Ive been looking into the detached symbols and trying to level up my knowledge of them in file JSON. I also couldn't find a way to revert a given group back into its symbol instance. Could not find any layer info that persists after the detachment takes place, and no way to access the previous undoable actions in the file (which could eventually be a way - accessing the actions log/undo info).

Yeah we would need to make a change to Sketch so that it begins to record info about detached symbols in the JSON.

As for a future "autofix" I'd imagine the implementation of the autofix (i.e. how to convert the group back to a symbol instance) would be a Sketch concern, all the rule would do is signal the intent ... I'm currently thinking of it a bit like dispatching a Redux action or something ...

e.g.

utils.report({
  node: group,
  message: 'Unexpected detached symbol',
  fix: {
    type: 'CONVERT_GROUP_TO_SYMBOL',
    group: group.do_objectID,
    symbol: group.userInfo.detachedSymbolId
  }
})

The change to support this from the sketch app has been merged. Any Symbol or Style that is detached will leave a userInfo entry on the layer.

The userinfo entry will be keyed by 'com.sketch.detach' and will contain information about what was detached.

Heads up: sketch-hq/Sketch#29516 has been submitted for CR. :-)

Is it worth differentiating between how the symbol instance was detached? If the instance was detached because the symbol was deleted, or something along those lines, then I think this will be really helpful. But if the instance was detached by the user manually, in order to make a modification that the symbol didn't allow for, then will it be more of a nuisance to get alerts about it?

@sonburn Including a reason why the symbol was detached (e.g. symbol deleted vs. user clicked detach etc) is a neat idea, and could perhaps be useful for various use cases.

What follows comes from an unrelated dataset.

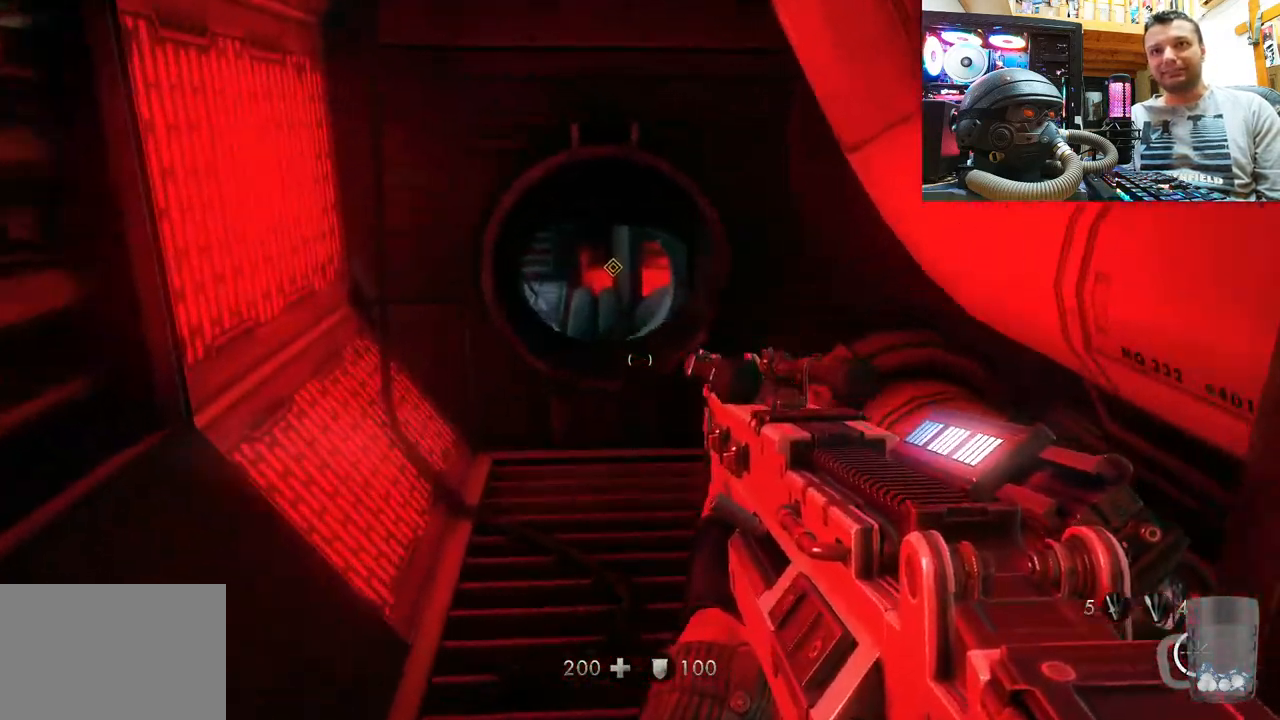
{"buttons": [], "left_stick": "center", "right_stick": "center", "events": [[50, "left_stick", "up-left"], [200, "left_stick", "left"], [483, "left_stick", "center"], [500, "right_stick", "center"]]}
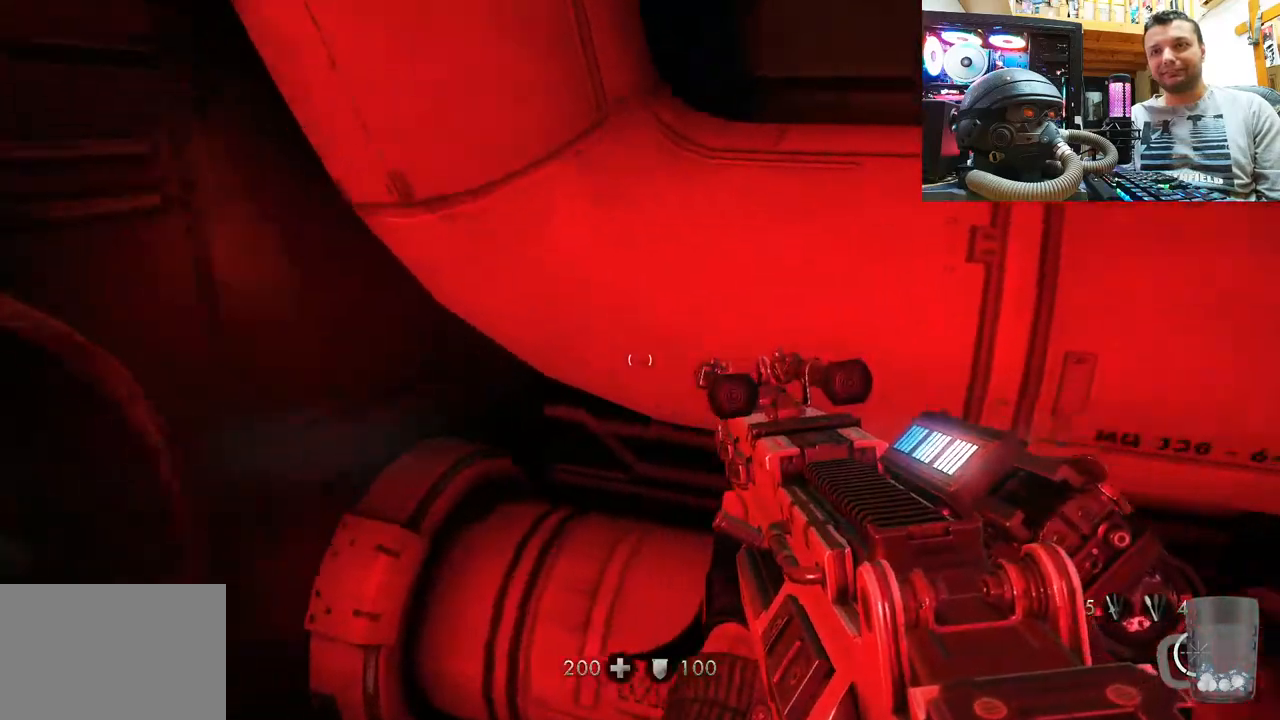
{"buttons": [], "left_stick": "down-right", "right_stick": "up-left", "events": [[83, "right_stick", "up-left"], [217, "left_stick", "down-right"]]}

But as for whether certain sorts of Assistant results could be a nuisance, the hope is that teams will be able to fine tune their experience to suit their internal workflows and processes. Adding an Assistant to a document is optional, and even once added you'll be able to silence or mute certain sorts of results if they just get in the way. Or the ultimate escape hatch is to write your own Assistants that work the way you need them to - you can write these from scratch, or extend from other Assistants to piggy-back on their functionality.